Thomas Hobbes (1588-1679) an English philosopher talked about rights beginning with a discussion on the state of nature where each person would have a right to everything and this would make life short, brutish, poor, solitary and nasty. This is portrayed by a society without morality. In this case, abortion would therefore not be a problem in the society because people would have natural rights to do it. However such a life is fearful as Hobbes argues and in order to flight this state of affairs the society jointly enters into a social contract to establish a civil society.

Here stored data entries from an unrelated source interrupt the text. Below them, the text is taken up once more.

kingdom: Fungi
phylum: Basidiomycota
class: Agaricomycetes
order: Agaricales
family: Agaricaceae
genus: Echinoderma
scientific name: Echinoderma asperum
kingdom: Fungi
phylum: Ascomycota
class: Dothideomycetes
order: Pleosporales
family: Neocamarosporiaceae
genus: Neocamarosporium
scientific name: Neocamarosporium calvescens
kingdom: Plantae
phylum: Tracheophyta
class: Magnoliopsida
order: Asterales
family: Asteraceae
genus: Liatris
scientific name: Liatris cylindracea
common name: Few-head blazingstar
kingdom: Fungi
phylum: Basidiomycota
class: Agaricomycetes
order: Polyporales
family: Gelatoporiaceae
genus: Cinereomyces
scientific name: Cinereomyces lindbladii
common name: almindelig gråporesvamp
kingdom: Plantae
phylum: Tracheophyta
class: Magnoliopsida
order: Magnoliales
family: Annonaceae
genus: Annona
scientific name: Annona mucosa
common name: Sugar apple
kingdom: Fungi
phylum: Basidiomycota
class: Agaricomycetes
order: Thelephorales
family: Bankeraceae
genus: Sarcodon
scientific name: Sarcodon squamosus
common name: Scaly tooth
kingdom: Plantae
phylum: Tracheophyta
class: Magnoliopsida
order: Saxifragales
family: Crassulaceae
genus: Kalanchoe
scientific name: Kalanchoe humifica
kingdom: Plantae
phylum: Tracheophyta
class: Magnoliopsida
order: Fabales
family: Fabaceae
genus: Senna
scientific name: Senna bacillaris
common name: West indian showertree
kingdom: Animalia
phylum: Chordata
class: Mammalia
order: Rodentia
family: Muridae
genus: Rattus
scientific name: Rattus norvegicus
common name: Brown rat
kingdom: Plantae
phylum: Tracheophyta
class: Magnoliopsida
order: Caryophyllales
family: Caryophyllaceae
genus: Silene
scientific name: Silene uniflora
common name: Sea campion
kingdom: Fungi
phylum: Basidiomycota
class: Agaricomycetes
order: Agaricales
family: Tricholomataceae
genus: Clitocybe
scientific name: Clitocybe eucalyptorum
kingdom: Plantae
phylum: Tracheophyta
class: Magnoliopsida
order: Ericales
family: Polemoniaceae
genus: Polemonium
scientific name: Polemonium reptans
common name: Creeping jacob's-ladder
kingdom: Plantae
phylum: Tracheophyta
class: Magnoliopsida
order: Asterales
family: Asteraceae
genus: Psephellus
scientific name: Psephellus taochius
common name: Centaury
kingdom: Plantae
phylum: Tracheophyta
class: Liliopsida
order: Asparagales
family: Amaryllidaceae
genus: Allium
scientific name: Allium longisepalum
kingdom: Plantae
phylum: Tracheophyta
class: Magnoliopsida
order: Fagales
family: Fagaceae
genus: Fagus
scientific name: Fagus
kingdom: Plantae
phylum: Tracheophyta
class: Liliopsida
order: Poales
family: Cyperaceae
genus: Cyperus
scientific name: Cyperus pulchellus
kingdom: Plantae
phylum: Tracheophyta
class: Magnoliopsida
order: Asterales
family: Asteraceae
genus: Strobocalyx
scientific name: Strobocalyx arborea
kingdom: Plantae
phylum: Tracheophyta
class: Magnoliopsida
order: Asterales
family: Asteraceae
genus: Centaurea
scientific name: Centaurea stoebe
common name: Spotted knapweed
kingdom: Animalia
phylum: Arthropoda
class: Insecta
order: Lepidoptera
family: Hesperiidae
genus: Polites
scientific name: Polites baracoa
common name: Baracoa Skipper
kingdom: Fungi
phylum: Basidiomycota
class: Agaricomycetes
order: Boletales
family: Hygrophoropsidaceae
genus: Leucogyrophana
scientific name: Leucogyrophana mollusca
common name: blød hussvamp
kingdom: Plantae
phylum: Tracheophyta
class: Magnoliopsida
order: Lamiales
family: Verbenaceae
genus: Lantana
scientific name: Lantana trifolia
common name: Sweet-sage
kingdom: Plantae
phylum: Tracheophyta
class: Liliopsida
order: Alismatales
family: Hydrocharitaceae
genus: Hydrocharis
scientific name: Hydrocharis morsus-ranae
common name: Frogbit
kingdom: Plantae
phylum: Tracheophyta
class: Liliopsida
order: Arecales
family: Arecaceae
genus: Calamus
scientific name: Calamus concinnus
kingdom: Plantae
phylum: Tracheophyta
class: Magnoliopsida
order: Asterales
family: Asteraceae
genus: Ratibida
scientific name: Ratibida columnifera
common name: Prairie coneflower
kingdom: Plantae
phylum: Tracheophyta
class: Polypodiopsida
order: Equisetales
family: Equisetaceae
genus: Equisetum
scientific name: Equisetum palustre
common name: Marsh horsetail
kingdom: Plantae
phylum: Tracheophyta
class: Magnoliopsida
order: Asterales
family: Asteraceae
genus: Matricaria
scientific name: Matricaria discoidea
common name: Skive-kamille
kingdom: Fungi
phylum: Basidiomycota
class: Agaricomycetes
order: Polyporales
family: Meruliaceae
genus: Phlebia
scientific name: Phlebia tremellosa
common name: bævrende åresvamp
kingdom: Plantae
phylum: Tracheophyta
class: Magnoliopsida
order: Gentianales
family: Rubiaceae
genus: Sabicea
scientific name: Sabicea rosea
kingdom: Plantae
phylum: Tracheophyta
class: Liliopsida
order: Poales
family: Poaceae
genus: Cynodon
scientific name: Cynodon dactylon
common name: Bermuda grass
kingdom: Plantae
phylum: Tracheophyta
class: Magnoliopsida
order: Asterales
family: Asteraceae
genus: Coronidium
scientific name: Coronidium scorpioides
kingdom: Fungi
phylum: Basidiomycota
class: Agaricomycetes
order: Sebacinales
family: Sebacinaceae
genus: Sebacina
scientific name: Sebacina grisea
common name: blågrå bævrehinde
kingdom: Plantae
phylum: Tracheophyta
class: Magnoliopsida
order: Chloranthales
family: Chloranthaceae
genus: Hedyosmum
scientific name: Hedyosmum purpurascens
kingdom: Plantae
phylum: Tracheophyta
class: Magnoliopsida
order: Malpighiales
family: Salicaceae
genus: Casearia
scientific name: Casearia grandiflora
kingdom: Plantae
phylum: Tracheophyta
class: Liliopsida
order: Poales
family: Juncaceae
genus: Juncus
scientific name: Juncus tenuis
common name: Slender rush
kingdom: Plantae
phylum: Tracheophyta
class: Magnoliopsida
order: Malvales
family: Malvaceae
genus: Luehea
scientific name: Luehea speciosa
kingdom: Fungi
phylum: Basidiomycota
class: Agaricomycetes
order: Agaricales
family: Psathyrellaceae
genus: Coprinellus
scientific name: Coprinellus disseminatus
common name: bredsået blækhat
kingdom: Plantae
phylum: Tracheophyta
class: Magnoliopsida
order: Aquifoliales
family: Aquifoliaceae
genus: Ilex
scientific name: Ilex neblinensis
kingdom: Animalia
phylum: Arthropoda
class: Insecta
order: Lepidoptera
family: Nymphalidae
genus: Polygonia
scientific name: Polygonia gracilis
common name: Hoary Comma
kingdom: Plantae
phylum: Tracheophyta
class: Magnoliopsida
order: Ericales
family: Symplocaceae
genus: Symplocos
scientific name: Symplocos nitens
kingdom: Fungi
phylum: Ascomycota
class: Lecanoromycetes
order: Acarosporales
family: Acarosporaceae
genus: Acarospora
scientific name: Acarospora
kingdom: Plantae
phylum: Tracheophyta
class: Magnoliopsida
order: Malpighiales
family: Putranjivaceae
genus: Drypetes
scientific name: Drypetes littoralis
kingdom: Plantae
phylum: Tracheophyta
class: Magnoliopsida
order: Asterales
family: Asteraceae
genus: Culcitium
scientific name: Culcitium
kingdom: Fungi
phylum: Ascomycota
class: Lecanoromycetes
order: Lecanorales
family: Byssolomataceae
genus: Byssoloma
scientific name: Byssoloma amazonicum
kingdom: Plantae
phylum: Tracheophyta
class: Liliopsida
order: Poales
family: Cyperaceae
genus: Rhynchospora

This means pregnant women have also yielded their natural rights for the sake of establishing a moral society. They have a mutual agreement to a social contract with other Batswana which stipulates moral values and principles. In the context of our own Setswana culture these values and principles are designated in Botho which is also our own criterion of determining right and wrong as Dr Gaie has argued. In Setswana ga se botho go senya mpa and it is wrong to kill a baby. I do not even think that Batswana make that distinction between a zygote and an embryo and a baby, as long as conception has taken place life has being created.
Abortion would also be wrong because according to Botho one is a person when one is an ancestor. A totally different notion of what I have already discussed earlier about personhood. The pre requisite for being an ancestor is the demand that one should have great grand children. Abortion militates against having children because it destroys potential human life which is imperative for one to be an ancestor. Therefore my opinion is still that abortion is wrong and should not be acceptable or legalised.
As we forge ahead towards Vision 2016 we should not turn our society into this one big body without a soul. Imagine women who commit abortion through traditional doctors normally in unsanitary conditions.
Finally if you think abortion is right and should therefore be acceptable ask yourself how it would have been, if a law that could have prevented you from being born was universalised. Do you then wish to deprive a fetus of all that potential life? Let it live because somebody has left you to live.
Note 2: When she [the author] says; "according to Botho", she is referring to a cultural phenomenon expressed as "Motho ke Motho ba Batho", tanslation, "I am a person through other people". This is a distinctly African phenomenon, the idea that your humanity is directly linked to your part in the community. It's one of the many reasons why the extended family is still so important in 21st century Africa.